The study, published in the Australian Journal of Rural Health, examined data from the Australian Health Practitioner Regulatory Agency (AHPRA). Previous research found that between 2016 and 2021 the number of healthcare workers, including doctors, nurses, and allied health professionals, increased by 22 per cent.

Despite this growth Dr Cortie said rural and remote regions continue to face major disparities.

“Small rural towns are seeing far fewer healthcare professionals per capita compared to metropolitan areas and even remote communities,” Dr Cortie said.

"There are three times as many doctors per capita in metropolitan areas than in small rural towns, and twice as many nurses and allied health workers. This means that people in rural areas have a much harder time accessing healthcare."

“At the end of the day this shortage poses significant risks to the health outcomes of Australians living in these regions.”

The researchers attribute the disproportionate workforce shortfalls in small rural towns to a range of factors including fewer private health care workers in rural areas and insufficient public sector employment to fill the gaps.

 Dr Cortie said private healthcare services often struggle to operate in small rural areas due to economic and logistical challenges.

“For example, under the current funding model most GPs work in the private sector. This model might be fine for metropolitan regions, but we think that in small rural towns a GP struggle to run a sustainable business due to high costs and other economic factors.

In remote areas the decline in the private sector workforce has been compensated for by increasing the number of health care workers in the public sector,” Dr Cortie said.

“However, in small rural areas no compensatory mechanisms have been introduced which has led to the current workforce shortages.

“Based on these shortfalls it’s clear that improvements in the recruitment and retention of a rural health workforce in small rural towns is desperately needed, but this will take time before it makes a difference in the community.

“In the short term more immediate solutions could encompass alternative funding models and increased flexibility of employment conditions.

“It would also be great to see new trials of publicly-funded health care workers, specifically targeted towards addressing challenges in small rural towns.”

Dr Cortie believes there are medical schools that are doing better than others when it comes to addressing health workforce shortages in rural and regional Australia, including UOW.

Research I undertook late last year compared rural and regional locations of work and choices of specialty between UOW medical school graduates and graduates from all Australian medical schools,” Dr Cortie said.

“We found that UOW graduates are 50% more likely to work in regional or rural areas than those from other medical schools. And nearly a third of all UOW medical graduates were working in rural areas in the 10 years after graduating.

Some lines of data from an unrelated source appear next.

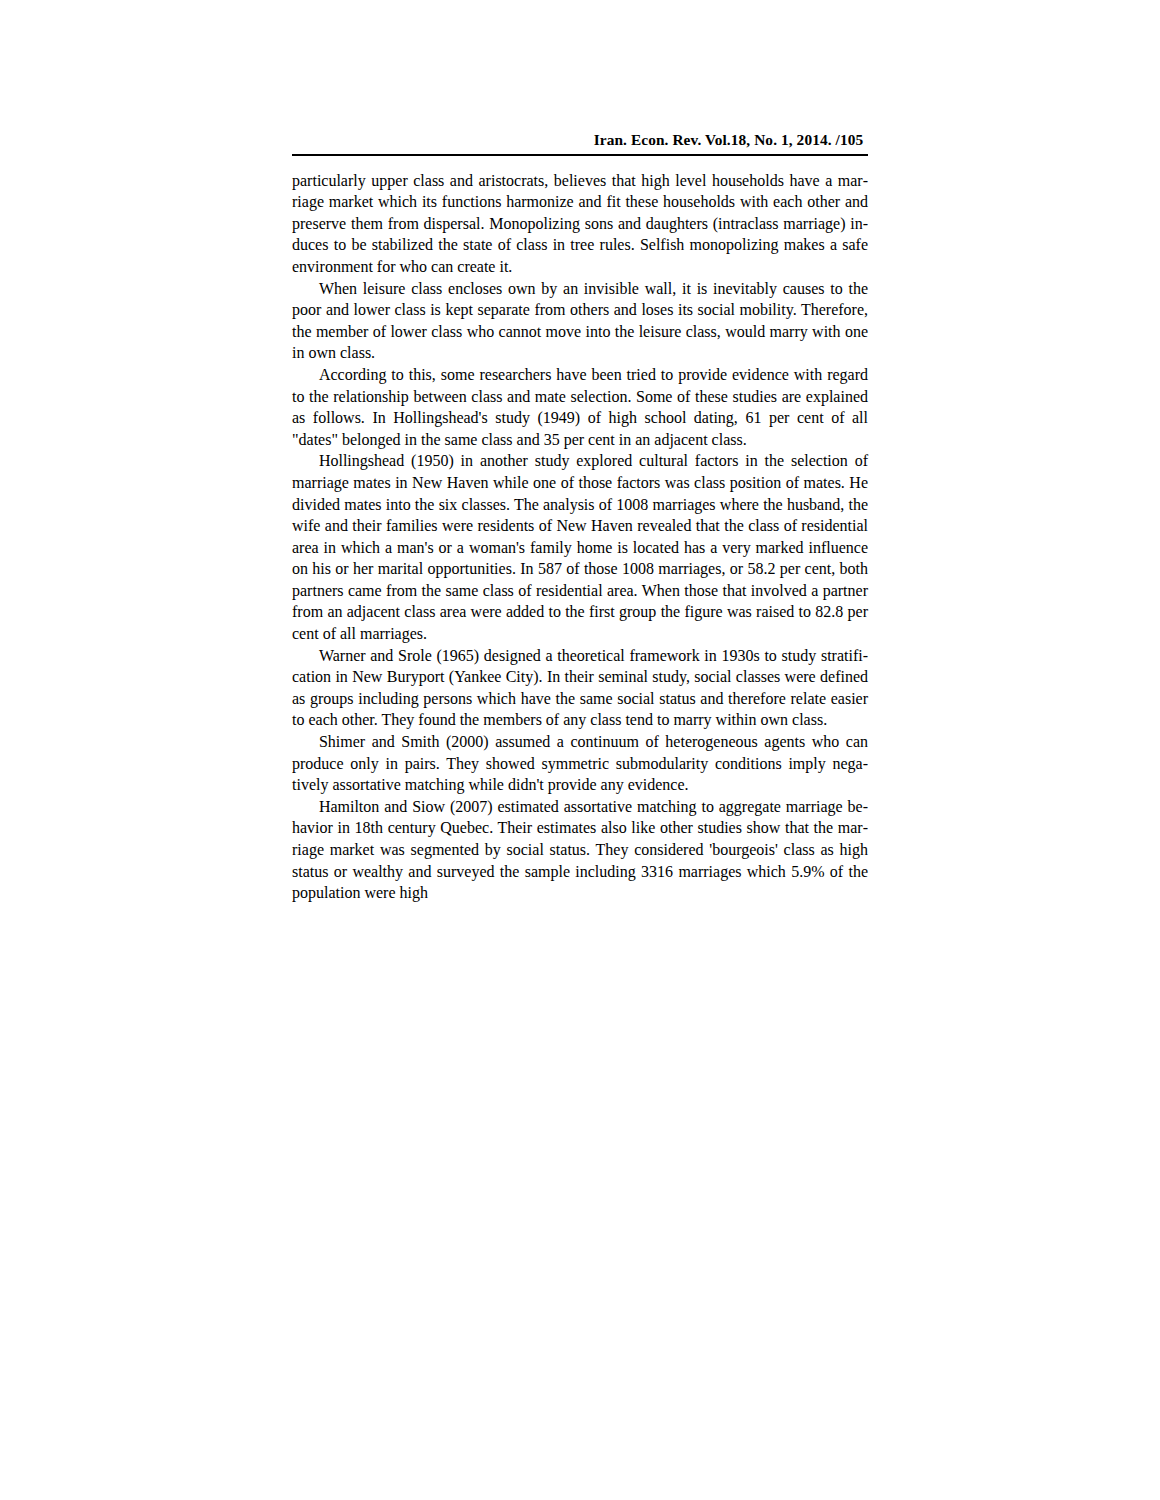Iran. Econ. Rev. Vol.18, No. 1, 2014. /105
particularly upper class and aristocrats, believes that high level households have a marriage market which its functions harmonize and fit these households with each other and preserve them from dispersal. Monopolizing sons and daughters (intraclass marriage) induces to be stabilized the state of class in tree rules. Selfish monopolizing makes a safe environment for who can create it.
When leisure class encloses own by an invisible wall, it is inevitably causes to the poor and lower class is kept separate from others and loses its social mobility. Therefore, the member of lower class who cannot move into the leisure class, would marry with one in own class.
According to this, some researchers have been tried to provide evidence with regard to the relationship between class and mate selection. Some of these studies are explained as follows. In Hollingshead's study (1949) of high school dating, 61 per cent of all "dates" belonged in the same class and 35 per cent in an adjacent class.
Hollingshead (1950) in another study explored cultural factors in the selection of marriage mates in New Haven while one of those factors was class position of mates. He divided mates into the six classes. The analysis of 1008 marriages where the husband, the wife and their families were residents of New Haven revealed that the class of residential area in which a man's or a woman's family home is located has a very marked influence on his or her marital opportunities. In 587 of those 1008 marriages, or 58.2 per cent, both partners came from the same class of residential area. When those that involved a partner from an adjacent class area were added to the first group the figure was raised to 82.8 per cent of all marriages.
Warner and Srole (1965) designed a theoretical framework in 1930s to study stratification in New Buryport (Yankee City). In their seminal study, social classes were defined as groups including persons which have the same social status and therefore relate easier to each other. They found the members of any class tend to marry within own class.
Shimer and Smith (2000) assumed a continuum of heterogeneous agents who can produce only in pairs. They showed symmetric submodularity conditions imply negatively assortative matching while didn't provide any evidence.
Hamilton and Siow (2007) estimated assortative matching to aggregate marriage behavior in 18th century Quebec. Their estimates also like other studies show that the marriage market was segmented by social status. They considered 'bourgeois' class as high status or wealthy and surveyed the sample including 3316 marriages which 5.9% of the population were high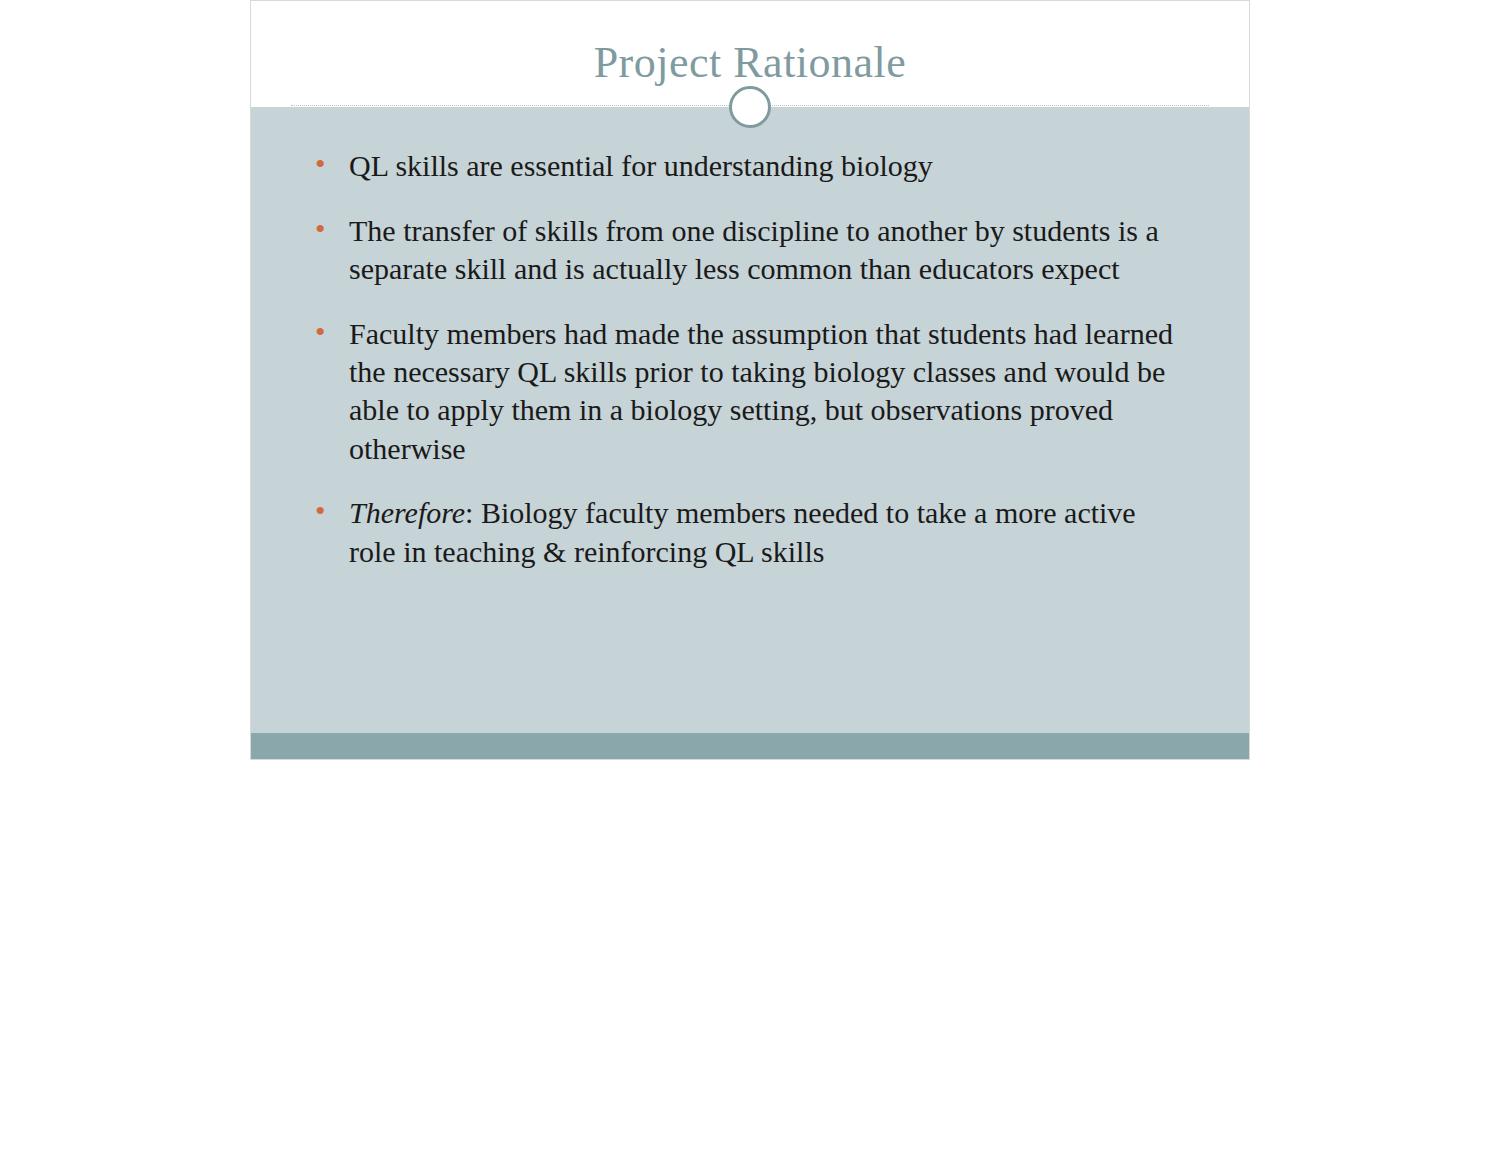Project Rationale
QL skills are essential for understanding biology
The transfer of skills from one discipline to another by students is a separate skill and is actually less common than educators expect
Faculty members had made the assumption that students had learned the necessary QL skills prior to taking biology classes and would be able to apply them in a biology setting, but observations proved otherwise
Therefore: Biology faculty members needed to take a more active role in teaching & reinforcing QL skills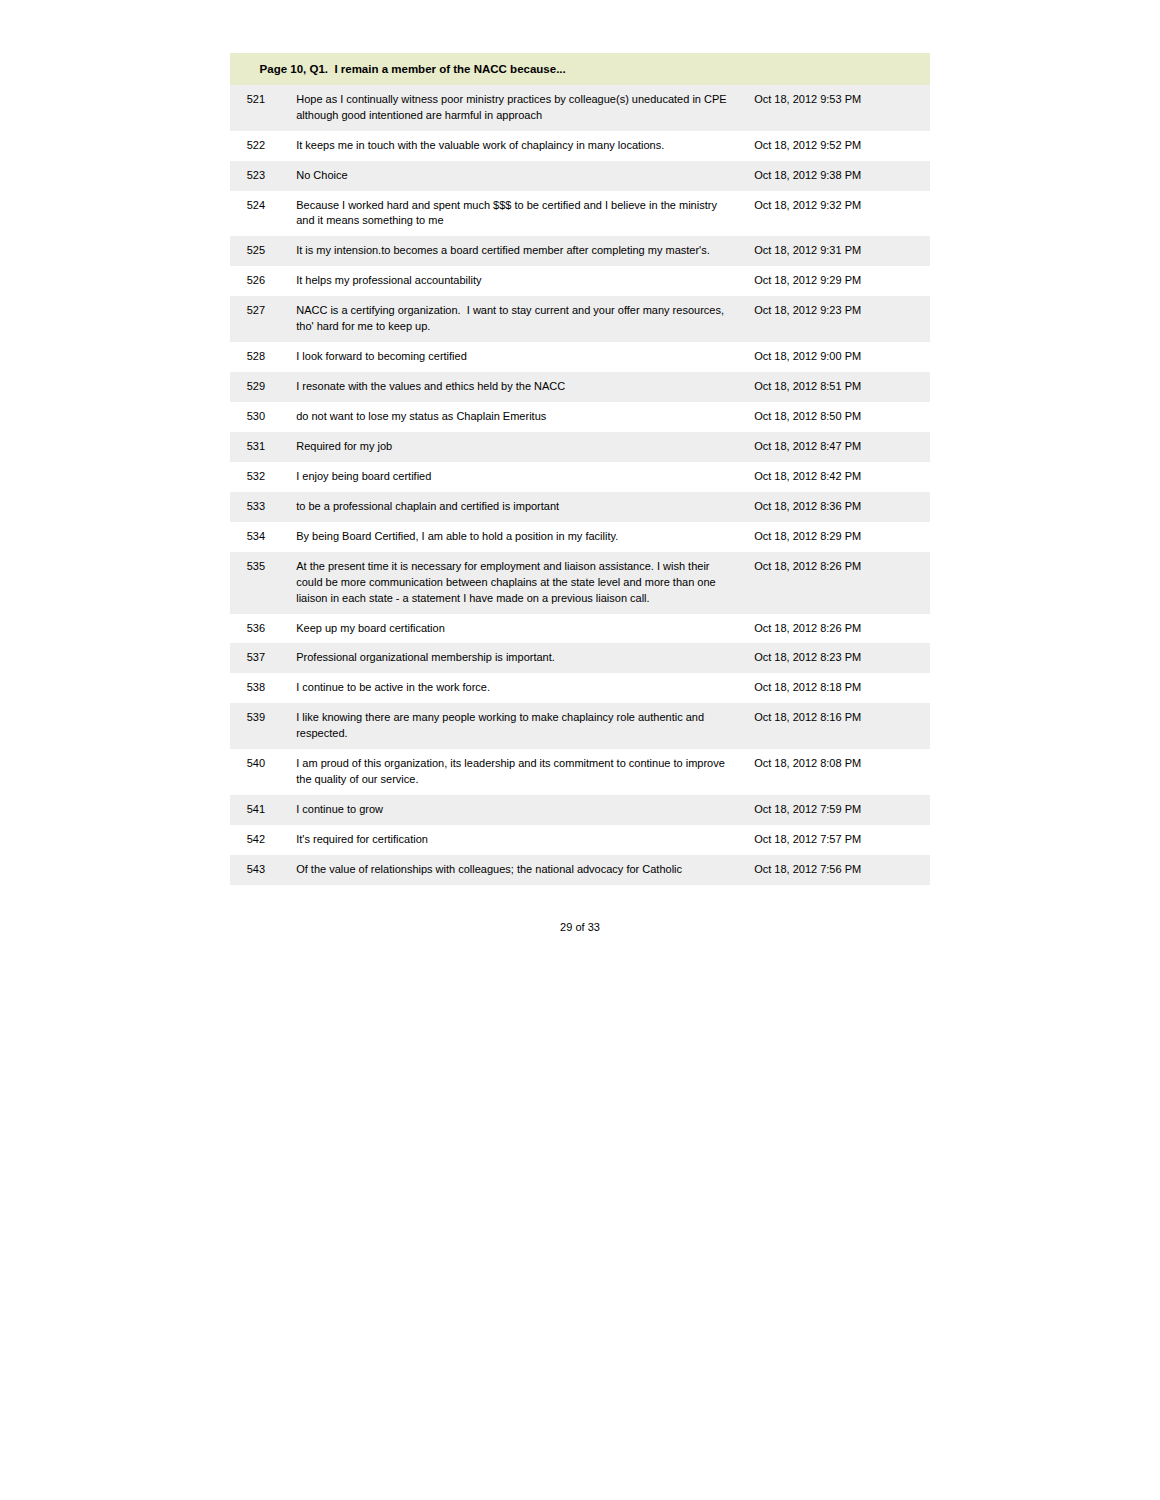Page 10, Q1. I remain a member of the NACC because...
| 521 | Hope as I continually witness poor ministry practices by colleague(s) uneducated in CPE although good intentioned are harmful in approach | Oct 18, 2012 9:53 PM |
| 522 | It keeps me in touch with the valuable work of chaplaincy in many locations. | Oct 18, 2012 9:52 PM |
| 523 | No Choice | Oct 18, 2012 9:38 PM |
| 524 | Because I worked hard and spent much $$$ to be certified and I believe in the ministry and it means something to me | Oct 18, 2012 9:32 PM |
| 525 | It is my intension.to becomes a board certified member after completing my master's. | Oct 18, 2012 9:31 PM |
| 526 | It helps my professional accountability | Oct 18, 2012 9:29 PM |
| 527 | NACC is a certifying organization. I want to stay current and your offer many resources, tho' hard for me to keep up. | Oct 18, 2012 9:23 PM |
| 528 | I look forward to becoming certified | Oct 18, 2012 9:00 PM |
| 529 | I resonate with the values and ethics held by the NACC | Oct 18, 2012 8:51 PM |
| 530 | do not want to lose my status as Chaplain Emeritus | Oct 18, 2012 8:50 PM |
| 531 | Required for my job | Oct 18, 2012 8:47 PM |
| 532 | I enjoy being board certified | Oct 18, 2012 8:42 PM |
| 533 | to be a professional chaplain and certified is important | Oct 18, 2012 8:36 PM |
| 534 | By being Board Certified, I am able to hold a position in my facility. | Oct 18, 2012 8:29 PM |
| 535 | At the present time it is necessary for employment and liaison assistance. I wish their could be more communication between chaplains at the state level and more than one liaison in each state - a statement I have made on a previous liaison call. | Oct 18, 2012 8:26 PM |
| 536 | Keep up my board certification | Oct 18, 2012 8:26 PM |
| 537 | Professional organizational membership is important. | Oct 18, 2012 8:23 PM |
| 538 | I continue to be active in the work force. | Oct 18, 2012 8:18 PM |
| 539 | I like knowing there are many people working to make chaplaincy role authentic and respected. | Oct 18, 2012 8:16 PM |
| 540 | I am proud of this organization, its leadership and its commitment to continue to improve the quality of our service. | Oct 18, 2012 8:08 PM |
| 541 | I continue to grow | Oct 18, 2012 7:59 PM |
| 542 | It's required for certification | Oct 18, 2012 7:57 PM |
| 543 | Of the value of relationships with colleagues; the national advocacy for Catholic | Oct 18, 2012 7:56 PM |
29 of 33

“The medical program at UOW was designed to encourage graduates to work in regions suffering a shortfall of medical workers. It’s clearly working.

“In addition to changing how we train doctors, we also need to consider how we fund them. The funding models that work in cities aren’t working in rural areas.”

More information

The Australian health workforce: Disproportionate shortfalls in small rural towns was published in The Australian Journal of Rural Health.

This research was partly funded by the Department of Health and Ageing's Rural Health Multidisciplinary Training (RHMT) program.